在上面的实验中，在满足条件1的gpu上调用to(non_blocking=True)进行数据搬移，并控制变量，模拟了条件2（非默认流）和条件3（锁页内存）的有无，并观察了执行的trace，我在A800上的实验结果如下：

无stream有pinned，memcpy操作变快了(811us)，但是无overlap

pin_memory() ：转移数据到CPU锁页内存

上面的实验我们观察到，对于pinned memory，进行数据搬移的速度会变快，而且支持multi-stream的overlap操作，如果想要利用这项特性，PyTorch提供了pin_memory()方法，将pageable的数据搬移到锁页内存上。那么，开销是多少呢？

将pinned tensor搬到gpu上会更快，但是现将pageable tensor搬到pinned memory再转移到gpu则往往会导致更高的开销（与硬件和tensor大小有关）。而且pin_memory()本身会导致主线程阻塞。因此，在申请内存时直接申请锁页内存可能是更好的选择。

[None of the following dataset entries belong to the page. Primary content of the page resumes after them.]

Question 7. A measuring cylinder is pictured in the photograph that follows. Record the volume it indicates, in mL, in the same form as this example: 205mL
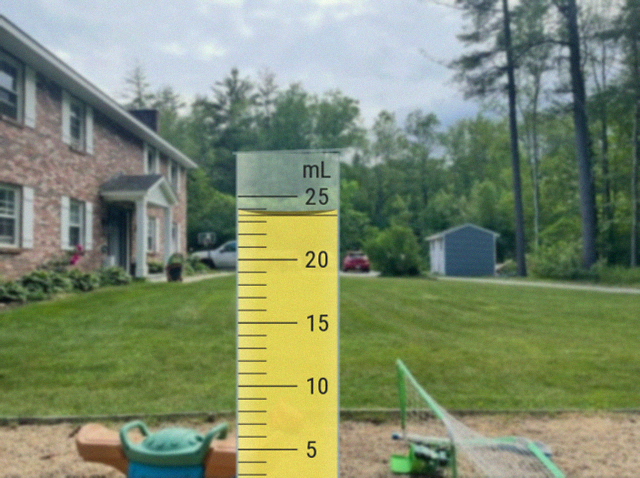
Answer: 23.5mL
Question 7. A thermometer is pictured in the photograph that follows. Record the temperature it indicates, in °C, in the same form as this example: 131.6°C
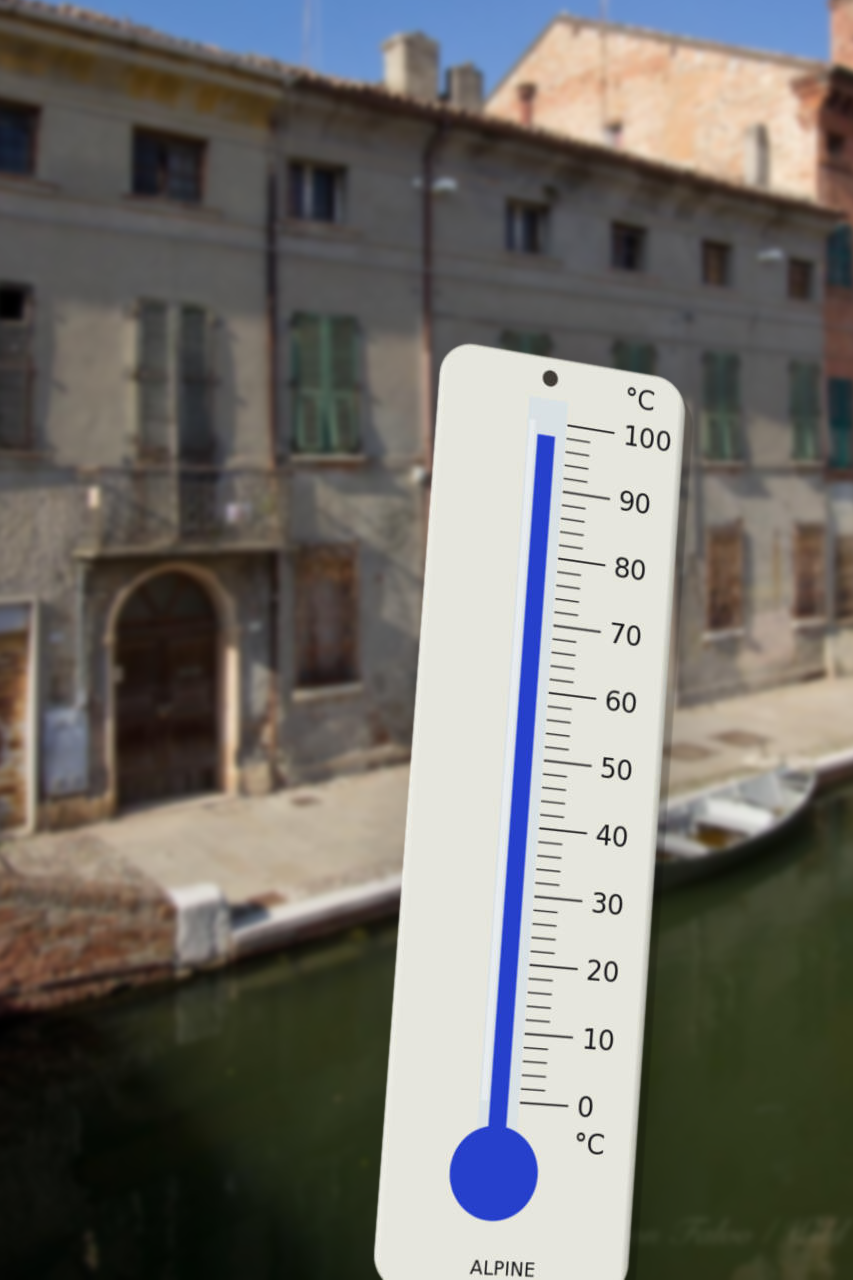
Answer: 98°C
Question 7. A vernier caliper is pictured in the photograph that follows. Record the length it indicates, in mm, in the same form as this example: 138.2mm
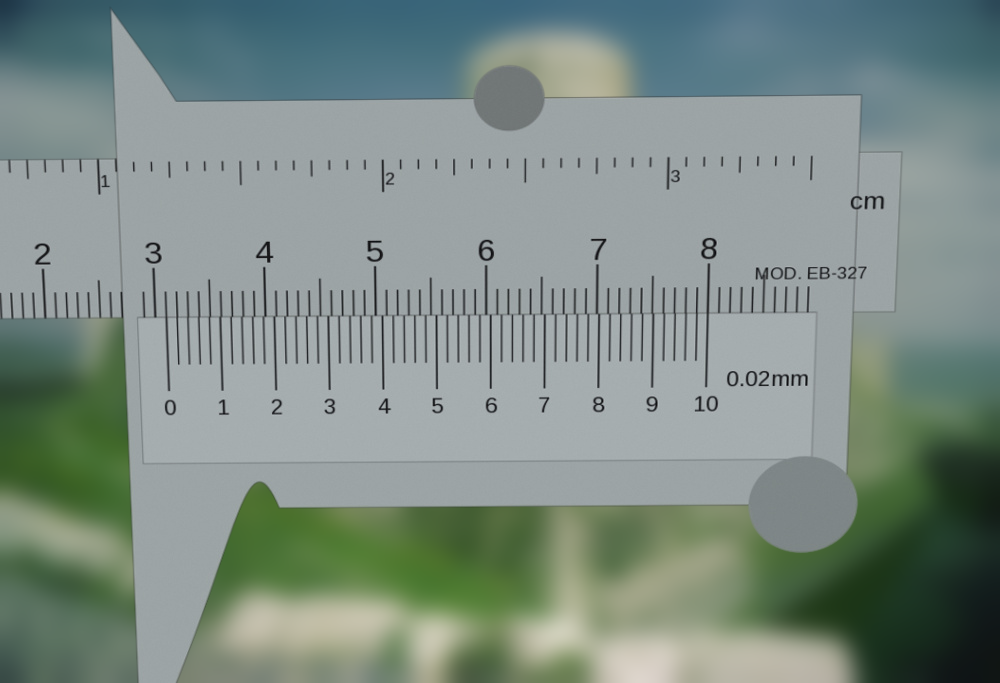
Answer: 31.0mm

non_blocking=True ：非阻塞数据传输

这个参数可以使to()等方法相对于host异步执行，也就是不阻塞CPU的主线程。我们设计实验来观察其影响，对1000个数据进行传输，其中100次进行profile，代码如下：

import torch
import matplotlib.pyplot as plt
import time
import functools
from torch.profiler import profile, ProfilerActivity, record_function

def timer(func):
    @functools.wraps(func)
    def wrapper(*args, **kwargs):
        torch.cuda.synchronize()
        start = time.perf_counter()
        for _ in range(1000):
            result = func(*args, **kwargs)
        torch.cuda.synchronize()
        end = time.perf_counter()
        return (end - start) * 1000 / 1000
    return wrapper

@timer
def copy_to_device(*tensors):
    result = []
    for tensor in tensors:
        result.append(tensor.to("cuda:0"))
    return result

@timer
def copy_to_device_nonblocking(*tensors):
    result = []
    for tensor in tensors:
        result.append(tensor.to("cuda:0", non_blocking=True))
    torch.cuda.synchronize()
    return result

def profile_detailed(tensors):
    print("\nDetailed Profiling Analysis:")
    print("-" * 50)
    
    # 分析普通复制
    with profile(
        activities=[
            ProfilerActivity.CPU,
            ProfilerActivity.CUDA,
        ],
        record_shapes=True,
        with_stack=True,
    ) as prof:
        with record_function("normal_copy"):
            result = []
            for tensor in tensors[:100]:  # 使用较小的数据集来分析
                result.append(tensor.to("cuda:0"))
    
    print("\nNormal Copy Analysis:")
    print(prof.key_averages().table(
        sort_by="cuda_time_total",
        row_limit=10
    ))
    
    # 分析非阻塞复制
    with profile(
        activities=[
            ProfilerActivity.CPU,
            ProfilerActivity.CUDA,
        ],
        record_shapes=True,
        with_stack=True,
    ) as prof:
        with record_function("non_blocking_copy"):
            result = []
            for tensor in tensors[:100]:
                result.append(tensor.to("cuda:0", non_blocking=True))
            torch.cuda.synchronize()
    
    print("\nNon-blocking Copy Analysis:")
    print(prof.key_averages().table(
        sort_by="cuda_time_total",
        row_limit=10
    ))

def main():
    if not torch.cuda.is_available():
        print("CUDA not available!")
        return

    print("Creating test data...")
    tensors = [torch.randn(1000) for _ in range(1000)]

    # 运行性能分析
    profile_detailed(tensors)

    print("\nRunning timing tests...")
    to_device = copy_to_device(*tensors)
    to_device_nonblocking = copy_to_device_nonblocking(*tensors)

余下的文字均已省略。